Les batteries “solides”, le nouveau pari technologique pour les véhicules électriques

Présentées comme plus performantes, moins polluantes et plus sûres que le lithium-ion, les batteries “solides” pour voitures électriques attirent des milliards d’euros d’investissements pour lancer une production industrielle avant la fin de la décennie, comme en France où une usine dédiée à cette technologie est en projet.

L’entreprise taïwanaise ProLogium compte investir 5,2 milliards d’euros d’ici à 2030 pour développer son usine de batteries à électrolyte solide à Dunkerque, un pari alors que la production de ces nouvelles batteries n’est pas totalement maîtrisée.

Aujourd’hui, on maîtrise la technologie “en laboratoire” mais pas à grande échelle, explique à l’AFP le professeur au Collège de France Jean-Marie Tarascon.

Pour ProLogium, la production est prévue fin 2026. Volkswagen a aussi investi dans cette technologie via l’entreprise Quantum Space pour produire les siennes en 2025 et Toyota vise le même calendrier.

“Le passage à l’échelle industrielle ne se fera pas avant la fin de la décennie, même plutôt d’ici 2035”, estime M. Tarascon. “Les principaux verrous technologiques sont la maîtrise de la pression lors de l’assemblage et de l’interface avec l’électrolyte solide”. 

En d’autres termes, il est difficile pour les constructeurs de faire passer le courant électrique via un matériau solide sans administrer une très grande pression lors de la construction.

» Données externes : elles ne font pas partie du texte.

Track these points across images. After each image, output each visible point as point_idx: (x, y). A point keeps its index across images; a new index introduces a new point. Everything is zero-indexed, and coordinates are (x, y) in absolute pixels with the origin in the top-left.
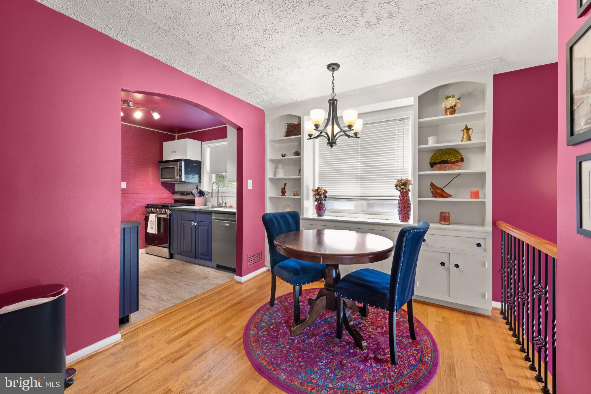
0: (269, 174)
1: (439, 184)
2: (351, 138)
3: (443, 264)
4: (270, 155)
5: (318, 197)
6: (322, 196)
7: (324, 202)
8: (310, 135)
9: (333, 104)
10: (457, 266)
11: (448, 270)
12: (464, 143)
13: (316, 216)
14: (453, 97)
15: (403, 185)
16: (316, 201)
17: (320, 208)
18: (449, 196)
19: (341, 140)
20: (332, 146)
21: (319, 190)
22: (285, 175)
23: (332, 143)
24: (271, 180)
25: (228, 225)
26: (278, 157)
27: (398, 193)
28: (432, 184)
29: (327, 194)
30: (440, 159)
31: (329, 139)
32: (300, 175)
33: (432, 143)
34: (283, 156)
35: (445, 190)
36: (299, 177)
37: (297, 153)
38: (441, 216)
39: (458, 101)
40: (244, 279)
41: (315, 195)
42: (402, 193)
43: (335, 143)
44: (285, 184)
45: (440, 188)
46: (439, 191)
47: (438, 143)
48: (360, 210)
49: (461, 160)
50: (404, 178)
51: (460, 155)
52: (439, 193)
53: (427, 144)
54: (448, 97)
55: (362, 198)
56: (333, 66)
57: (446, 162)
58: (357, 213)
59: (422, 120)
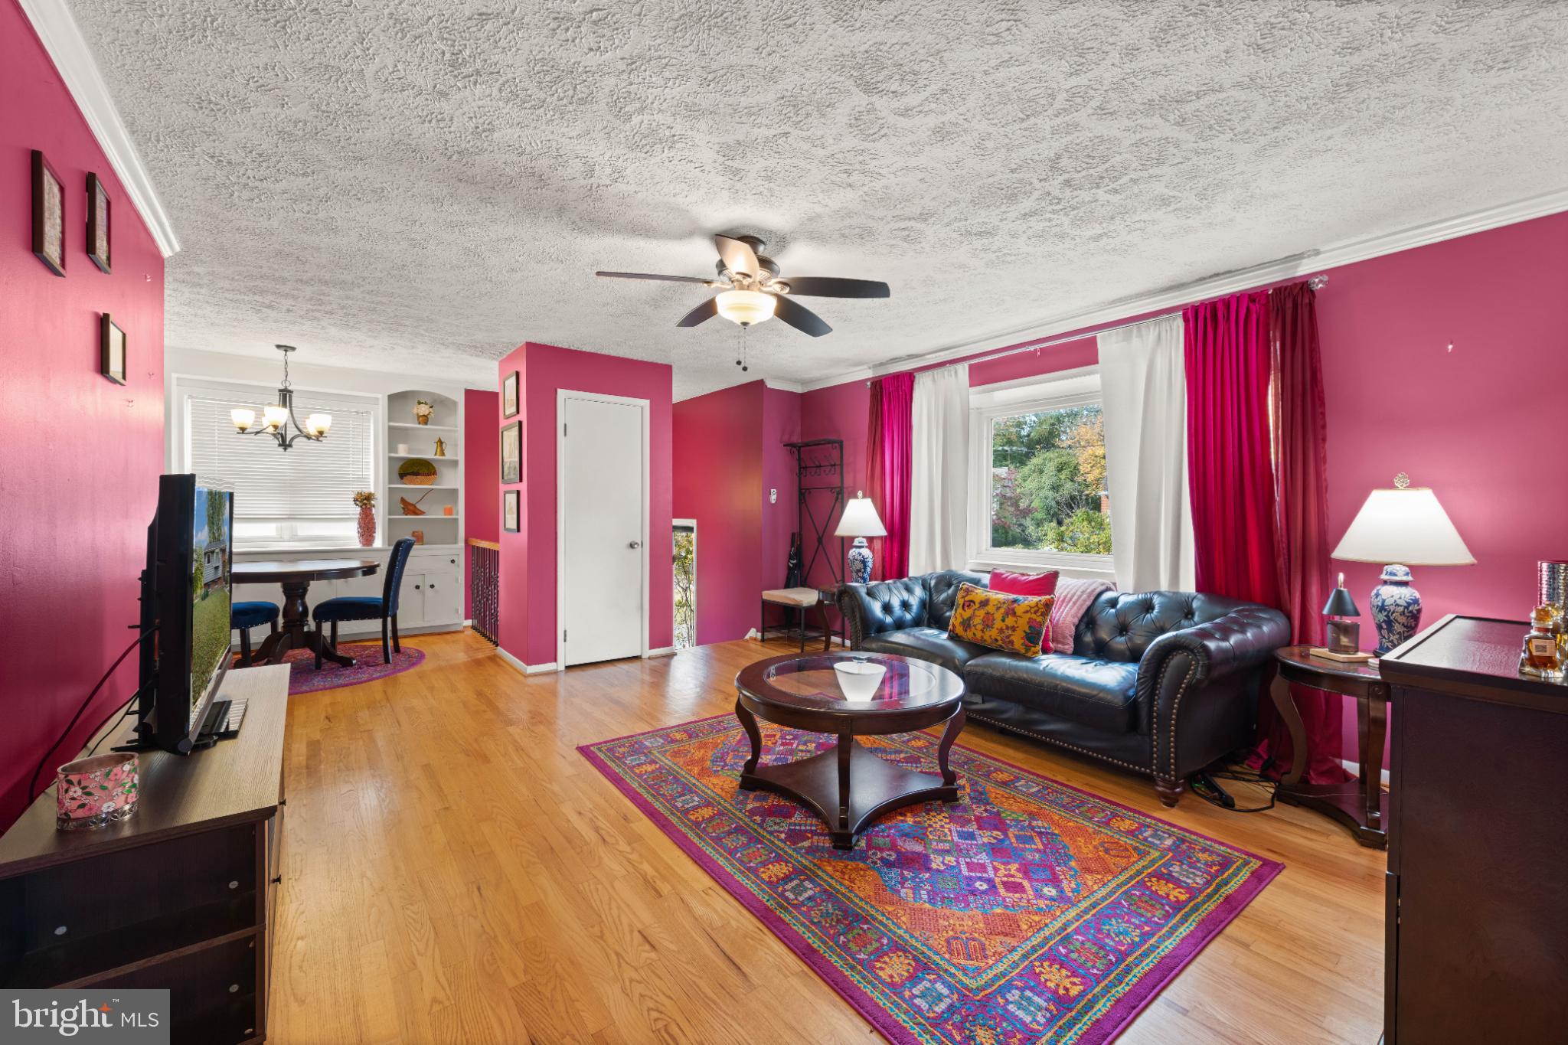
1: (410, 499)
3: (418, 587)
8: (243, 430)
9: (284, 395)
10: (432, 586)
11: (423, 593)
12: (437, 457)
14: (425, 404)
15: (365, 499)
18: (422, 513)
19: (299, 442)
20: (285, 449)
23: (287, 445)
27: (357, 510)
28: (404, 499)
30: (411, 471)
33: (403, 452)
35: (418, 506)
39: (431, 410)
42: (364, 510)
43: (290, 446)
45: (411, 504)
46: (411, 508)
47: (409, 453)
48: (286, 536)
49: (434, 473)
50: (366, 491)
51: (434, 468)
52: (409, 508)
53: (396, 452)
54: (420, 403)
55: (291, 518)
56: (287, 349)
57: (417, 474)
58: (281, 539)
59: (392, 424)
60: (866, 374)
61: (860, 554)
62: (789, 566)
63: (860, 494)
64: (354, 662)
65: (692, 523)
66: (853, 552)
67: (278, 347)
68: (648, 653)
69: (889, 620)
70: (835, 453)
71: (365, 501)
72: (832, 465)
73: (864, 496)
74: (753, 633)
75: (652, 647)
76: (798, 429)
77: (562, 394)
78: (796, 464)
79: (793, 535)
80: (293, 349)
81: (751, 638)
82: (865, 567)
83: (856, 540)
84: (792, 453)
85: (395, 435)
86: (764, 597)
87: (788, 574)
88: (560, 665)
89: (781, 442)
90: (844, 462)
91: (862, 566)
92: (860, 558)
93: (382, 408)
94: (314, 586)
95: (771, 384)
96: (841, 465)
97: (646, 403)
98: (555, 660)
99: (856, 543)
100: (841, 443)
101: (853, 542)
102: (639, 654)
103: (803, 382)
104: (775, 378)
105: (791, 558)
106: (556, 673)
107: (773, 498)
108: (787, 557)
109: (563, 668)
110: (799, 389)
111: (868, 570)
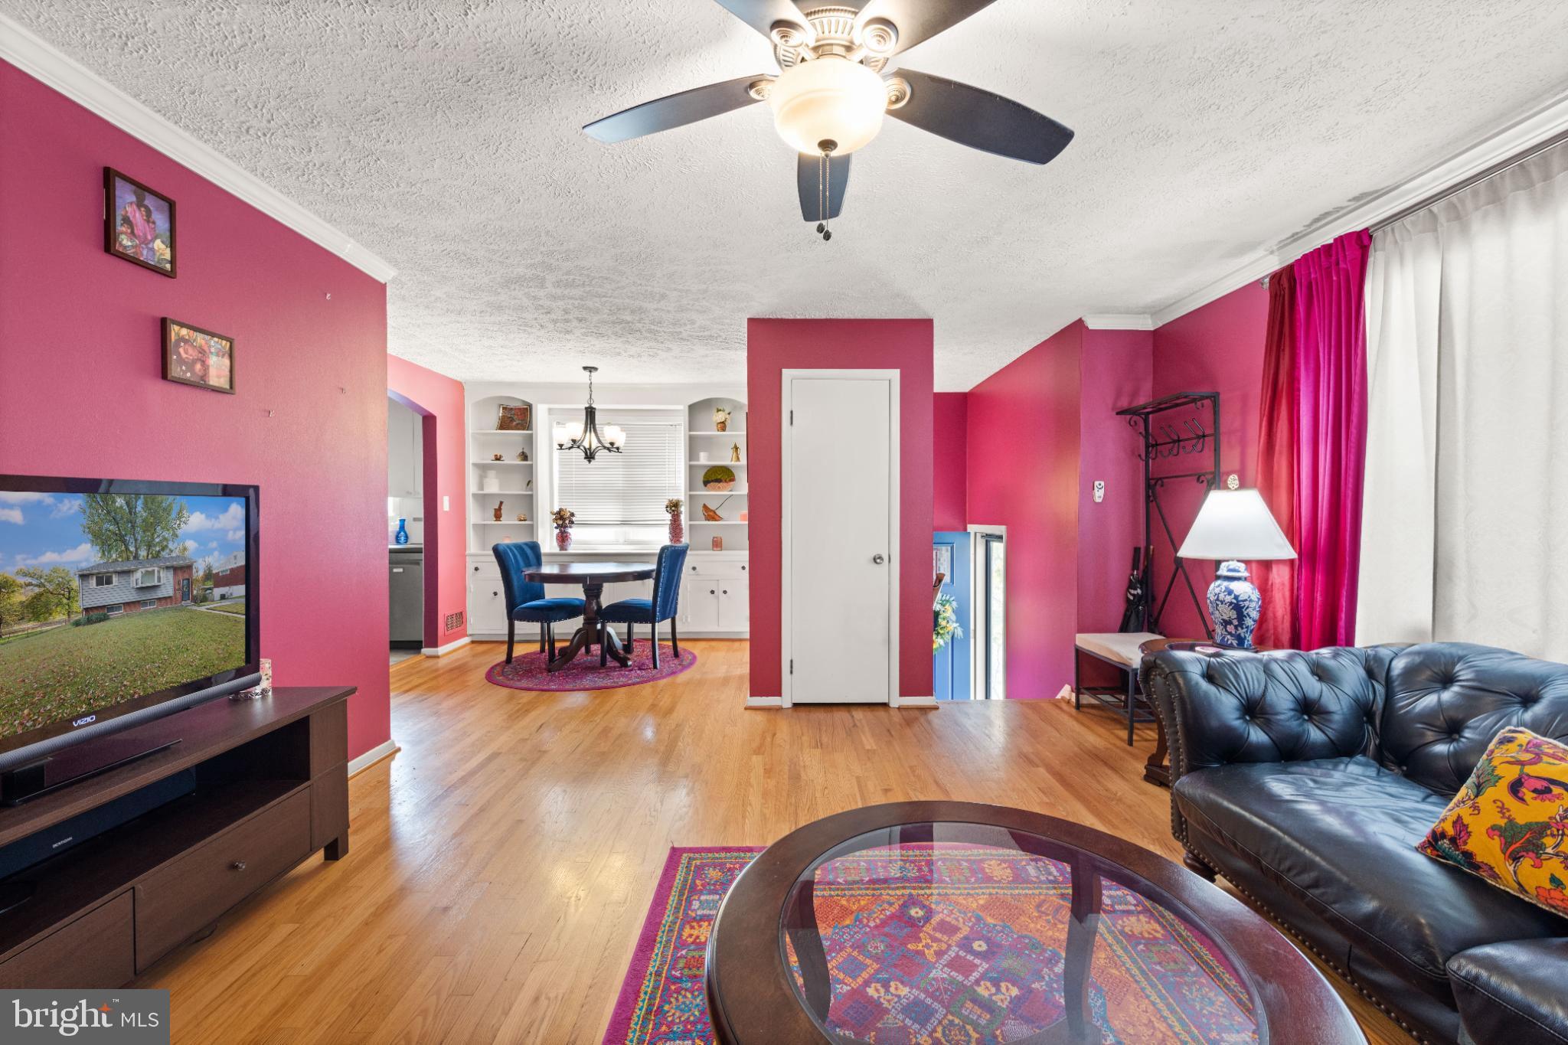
0: (472, 487)
1: (712, 507)
2: (612, 453)
3: (712, 592)
4: (472, 456)
5: (560, 522)
6: (567, 522)
7: (569, 530)
8: (561, 446)
9: (590, 413)
10: (725, 592)
11: (718, 597)
12: (733, 463)
13: (557, 550)
14: (724, 411)
15: (674, 506)
16: (556, 528)
17: (563, 538)
18: (720, 519)
19: (602, 455)
20: (590, 461)
21: (562, 513)
22: (501, 489)
23: (590, 456)
24: (474, 495)
25: (401, 570)
26: (488, 459)
27: (669, 516)
28: (705, 506)
29: (574, 519)
30: (713, 478)
31: (586, 454)
32: (532, 490)
33: (704, 460)
34: (498, 458)
35: (718, 512)
36: (530, 493)
37: (524, 457)
38: (713, 541)
39: (727, 416)
40: (442, 650)
41: (556, 519)
42: (673, 516)
43: (593, 458)
44: (501, 503)
45: (712, 511)
46: (711, 514)
47: (709, 460)
48: (621, 540)
49: (733, 480)
50: (675, 498)
51: (733, 475)
52: (711, 515)
53: (698, 460)
54: (718, 410)
55: (625, 523)
56: (590, 369)
57: (719, 481)
58: (617, 543)
59: (692, 433)
60: (1265, 264)
61: (1230, 592)
62: (1128, 600)
63: (1233, 480)
64: (630, 663)
65: (1000, 530)
66: (1215, 588)
67: (585, 368)
68: (896, 701)
69: (1257, 735)
70: (1207, 416)
71: (674, 507)
72: (1199, 437)
73: (1243, 485)
74: (1066, 692)
75: (903, 693)
76: (1147, 387)
77: (787, 373)
78: (1142, 441)
79: (1137, 550)
80: (596, 369)
81: (1063, 698)
82: (1241, 617)
83: (1223, 565)
84: (1133, 425)
85: (694, 446)
86: (1078, 643)
87: (1127, 610)
88: (785, 701)
89: (1113, 409)
90: (1223, 429)
91: (1233, 614)
92: (1229, 599)
93: (683, 420)
94: (607, 587)
95: (1094, 323)
96: (1216, 435)
97: (895, 374)
98: (780, 694)
99: (1223, 571)
100: (1214, 398)
101: (1217, 568)
102: (887, 701)
103: (1153, 311)
104: (1101, 313)
105: (1131, 585)
106: (779, 709)
107: (1099, 495)
108: (1125, 584)
109: (790, 706)
110: (1148, 324)
111: (1249, 622)
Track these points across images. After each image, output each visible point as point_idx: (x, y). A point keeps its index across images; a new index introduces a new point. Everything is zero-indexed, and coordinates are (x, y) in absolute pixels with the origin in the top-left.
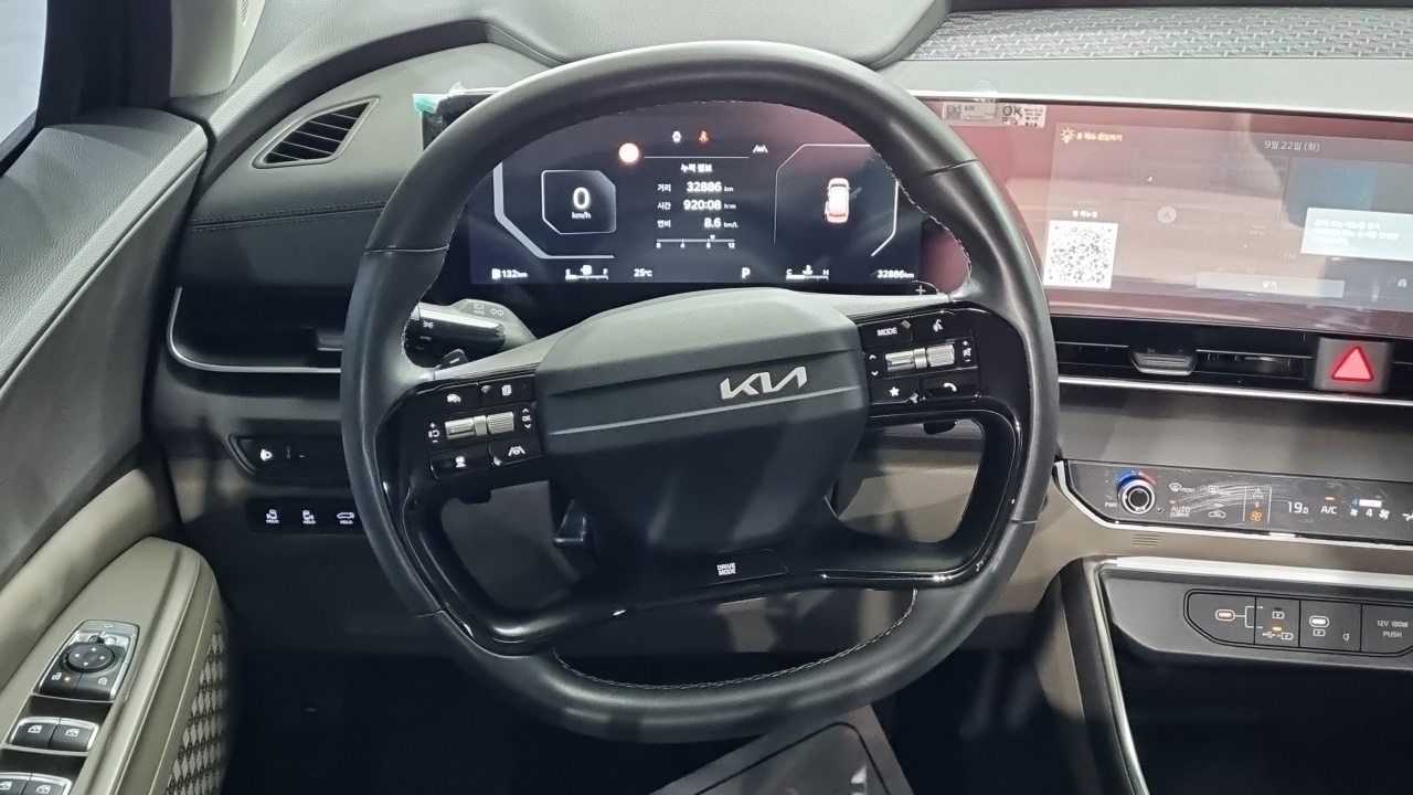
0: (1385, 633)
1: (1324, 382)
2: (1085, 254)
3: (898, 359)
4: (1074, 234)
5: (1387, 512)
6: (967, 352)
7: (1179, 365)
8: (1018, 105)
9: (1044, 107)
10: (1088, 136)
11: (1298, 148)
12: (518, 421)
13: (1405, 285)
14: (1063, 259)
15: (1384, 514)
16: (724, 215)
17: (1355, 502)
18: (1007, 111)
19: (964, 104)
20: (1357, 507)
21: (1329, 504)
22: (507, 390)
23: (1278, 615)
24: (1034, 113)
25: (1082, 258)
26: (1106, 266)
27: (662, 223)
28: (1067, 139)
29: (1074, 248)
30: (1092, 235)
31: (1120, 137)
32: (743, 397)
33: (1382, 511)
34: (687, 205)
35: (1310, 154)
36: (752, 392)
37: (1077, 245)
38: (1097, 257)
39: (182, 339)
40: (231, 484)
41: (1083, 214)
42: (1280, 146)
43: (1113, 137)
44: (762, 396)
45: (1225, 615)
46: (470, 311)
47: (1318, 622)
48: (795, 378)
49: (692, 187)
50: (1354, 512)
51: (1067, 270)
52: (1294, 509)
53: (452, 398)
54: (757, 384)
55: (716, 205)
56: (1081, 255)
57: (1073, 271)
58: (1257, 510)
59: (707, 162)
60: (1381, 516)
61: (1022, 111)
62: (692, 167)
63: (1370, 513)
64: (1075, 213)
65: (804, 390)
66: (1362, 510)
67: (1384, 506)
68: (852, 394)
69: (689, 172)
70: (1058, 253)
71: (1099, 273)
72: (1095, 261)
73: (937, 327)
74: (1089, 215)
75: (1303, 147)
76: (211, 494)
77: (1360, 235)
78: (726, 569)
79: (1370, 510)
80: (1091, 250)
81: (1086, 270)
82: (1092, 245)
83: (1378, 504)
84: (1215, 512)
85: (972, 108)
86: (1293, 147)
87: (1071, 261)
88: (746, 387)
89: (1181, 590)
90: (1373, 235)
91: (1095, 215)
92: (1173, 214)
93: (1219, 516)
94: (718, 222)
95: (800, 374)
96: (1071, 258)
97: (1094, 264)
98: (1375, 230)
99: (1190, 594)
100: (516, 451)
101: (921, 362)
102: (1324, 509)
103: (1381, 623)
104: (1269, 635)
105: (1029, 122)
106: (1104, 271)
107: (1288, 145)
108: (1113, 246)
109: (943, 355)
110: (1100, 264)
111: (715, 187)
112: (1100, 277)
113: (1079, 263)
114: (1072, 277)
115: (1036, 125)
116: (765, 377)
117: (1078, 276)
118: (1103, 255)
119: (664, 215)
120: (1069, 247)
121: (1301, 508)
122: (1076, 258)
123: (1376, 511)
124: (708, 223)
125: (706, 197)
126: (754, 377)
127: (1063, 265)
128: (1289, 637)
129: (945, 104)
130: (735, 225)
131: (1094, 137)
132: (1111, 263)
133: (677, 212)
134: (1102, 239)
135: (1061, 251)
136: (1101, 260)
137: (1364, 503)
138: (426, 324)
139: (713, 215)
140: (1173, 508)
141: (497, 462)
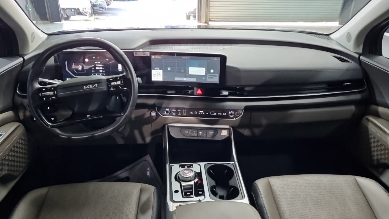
0: (210, 134)
1: (195, 94)
3: (112, 84)
4: (156, 72)
6: (122, 82)
7: (173, 92)
8: (145, 52)
10: (156, 57)
11: (186, 58)
12: (54, 93)
13: (204, 79)
16: (103, 70)
19: (137, 52)
22: (52, 88)
23: (194, 132)
24: (148, 53)
26: (161, 77)
27: (93, 71)
28: (153, 58)
32: (87, 88)
34: (97, 68)
35: (188, 59)
36: (89, 88)
39: (18, 90)
40: (28, 113)
41: (157, 69)
42: (184, 58)
43: (160, 57)
44: (90, 88)
45: (187, 132)
46: (56, 81)
47: (201, 133)
48: (95, 86)
49: (97, 65)
50: (199, 113)
51: (155, 78)
53: (44, 89)
54: (90, 87)
55: (101, 68)
57: (157, 78)
58: (185, 113)
59: (99, 61)
62: (97, 62)
63: (202, 113)
65: (97, 87)
66: (201, 113)
68: (105, 88)
69: (96, 63)
73: (118, 78)
76: (25, 115)
78: (88, 116)
83: (203, 112)
84: (179, 114)
88: (88, 87)
89: (180, 129)
91: (159, 69)
92: (170, 69)
94: (102, 71)
95: (96, 85)
96: (156, 76)
99: (181, 129)
100: (54, 97)
101: (116, 84)
102: (195, 113)
103: (210, 132)
104: (193, 135)
108: (162, 74)
109: (119, 83)
111: (101, 65)
112: (160, 79)
115: (148, 55)
116: (91, 86)
119: (93, 70)
120: (156, 74)
121: (192, 113)
123: (203, 113)
124: (100, 71)
125: (99, 67)
126: (89, 85)
128: (196, 135)
129: (134, 52)
130: (104, 71)
133: (95, 69)
134: (160, 73)
135: (154, 75)
137: (201, 112)
138: (47, 82)
139: (101, 70)
140: (173, 113)
141: (50, 99)
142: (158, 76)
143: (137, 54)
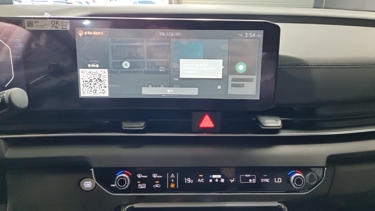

Pression qu’il est difficile de maîtriser au niveau industriel. 

Ces nouvelles batteries à électrolyte solides promettent de transporter le courant via un conducteur dur et non liquide pour transmettre l’électricité entre l’anode (borne plus) et la cathode (borne moins).

En théorie cela permettrait de gagner en sûreté pour diminuer les risques d’incendies, en volume pour réduire la taille des batteries, en rapidité de charge et en densité énergétique pour emmagasiner plus d’énergie dans un même volume que sur les batteries actuelles, à électrolyte liquide (lithium-ion).

Les batteries à électrolyte solide apporteraient aussi une réduction “de 24% à 39% de l’empreinte carbone” par rapport au lithium-ion, selon l’ONG Transport et environnement (T&E).

Un gain environnemental à condition “que de fortes lois encadrent les méthodes d’extraction des métaux”, précise à l’AFP la responsable des politiques en matière de batteries et de chaîne d’approvisionnement de T&E, Cecilia Mattea.

Un seul retour d’expérience

Ces nombreux avantages restent théoriques et sont seulement vérifiables avec Blue Solutions, une entreprise du groupe Bolloré, la seule à commercialiser des batteries solides dans le monde. 

En 25 ans, l’entreprise a réussi à équiper les “Bluecar” (anciennes AutoLib’) et “Bluebus”, ses autocars notamment exploités par la RATP.

Problème: en avril 2022, deux de ces bus ont pris feu à Paris, conduisant à sortir de la circulation 148 véhicules de la même série.

“La cause la plus probable n’est pas liée à un problème de conception mais un mauvais positionnement d’isolant qui peut créer dans certaines conditions précises un court-circuit. Depuis, nous avons énormément appris de ces événements et les capabilités critiques du processus ont été sécurisées”, explique à l’AFP le directeur général de Blue Solutions, Richard Bouveret.

En plus de ces incidents, les batteries Blue Solutions ne fonctionnaient que lorsqu’elles étaient préchauffées à 60 degrés, ce qui obligeait de toujours laisser le véhicule branché lorsqu’il n’était pas utilisé, sans quoi sa batterie se déchargeait, ce qui limitait l’usage pour un véhicule particulier.

“Grâce à une toute nouvelle formule du polymère constituant l’électrolyte solide, la quatrième génération fonctionne à température ambiante”, précise M. Bouveret.

Avec un investissement de 145 millions d’euros sur trois ans annoncé fin 2022, Blue Solution veut assurer une production industrielle de cette nouvelle formule d’ici à 2028. 

De son côté, ProLogium assure que ses batteries ne seront pas concernées par ce problème de “préchauffage” car elles utilisent du silicone.

Une solution “hybride située à mi-chemin entre le lithium-ion et le tout solide en termes d’avantages”, d’après M. Tarascon.

Pour l’heure, les batteries à électrolyte solide représentent une rupture technologique qui va cohabiter avec celle des batteries à lithium-ion, sans totalement les remplacer.

“On estime que 20% du marché des batteries sera solide en 2030”, dit M. Bouveret.